Changing the Default Drag-and-Drop Behavior

By default, when a user drags an item from the LibraryBar control and drops it onto another control, the item remains in the LibraryBar control in an inactive (dimmed) state. You can change this behavior by attaching a PreviewDropEvent event handler to the target control.

SurfaceDragDrop.AddPreviewDropHandler(MainLibraryStack, OnPreviewDrop);

When a user drops the dragged item on the LibraryStack control, the attached event is raised. In the event handler, check to see if the DragSource property belongs to the source LibraryBar control. If it does, change the Effects property to DragDropEffects.Move so the item is removed from the source LibraryBar control.
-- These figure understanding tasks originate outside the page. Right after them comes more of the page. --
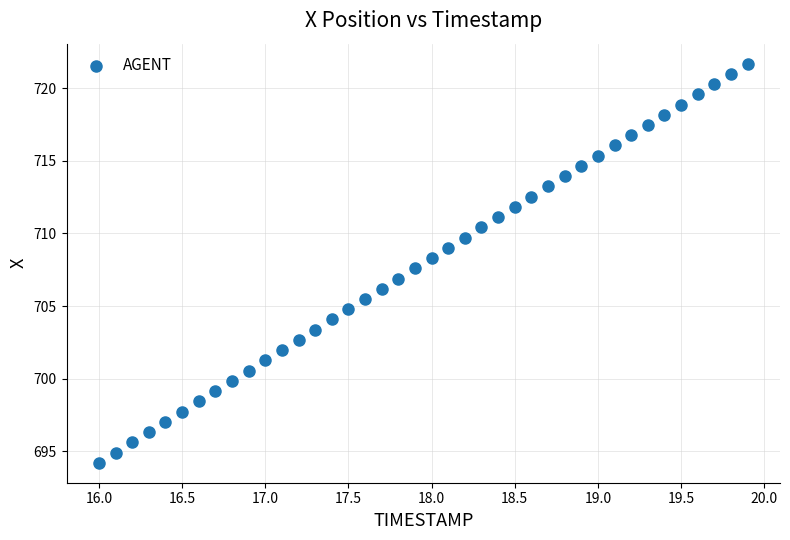

What is the range of X values (max minus min)?

3.9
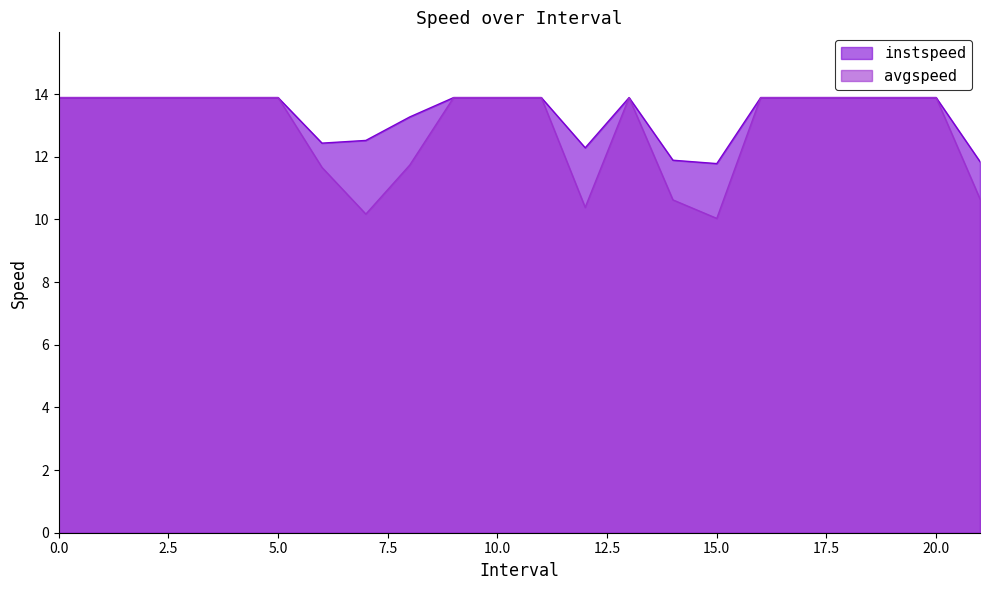

What is the difference between the maximum and minimum values in the avgspeed series?

3.9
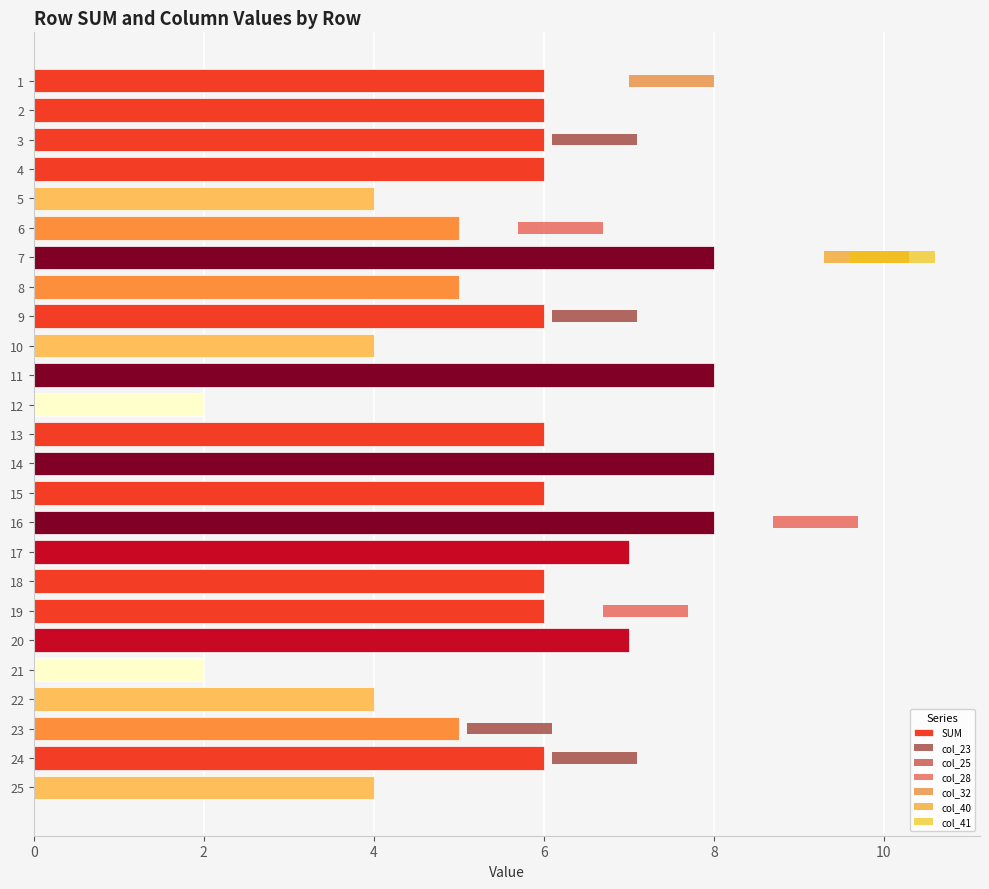

What is the sum of the col_23 values at 16 and 3?

1.0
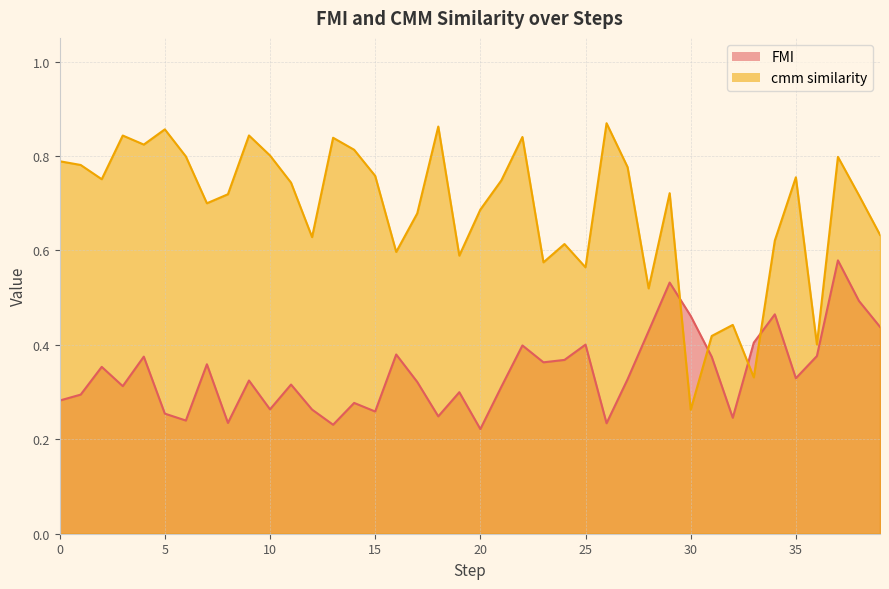

How many interior local peaks does the cmm similarity series have?

12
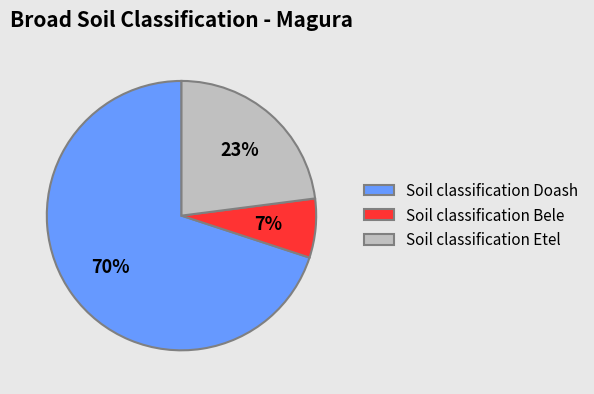

Which category has the biggest portion of the pie?

Soil classification Doash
private void OnPreviewDrop(object sender, SurfaceDragDropEventArgs e)
    if (MainLibraryBar.IsAncestorOf(e.Cursor.DragSource))
        e.Effects = DragDropEffects.Move;

To prevent users from dropping an item on the LibraryBar control that does not belong on it, attach an PreviewQueryTargetEvent event handler to the LibraryBar control.

SurfaceDragDrop.AddPreviewQueryTargetHandler(MainLibraryBar, OnPreviewQueryTarget);

When the attached event is raised, check to see if the Data property of the event arguments belongs to the LibraryBar control. If it does not belong, reject the item by setting the UseDefault property to false, the ProposedTarget property to null, and the Handled property to true.

private void OnPreviewQueryTarget(object sender, QueryTargetEventArgs e)
    LibraryBar bar = (LibraryBar)sender;
    if (!bar.Items.Contains(e.Cursor.Data))
        e.UseDefault = false;
        e.ProposedTarget = null;
        e.Handled = true;
If you combine these two techniques, after a user drags an item from the LibraryBar control to the LibraryStack control, the user cannot drag the item back to the LibraryBar control.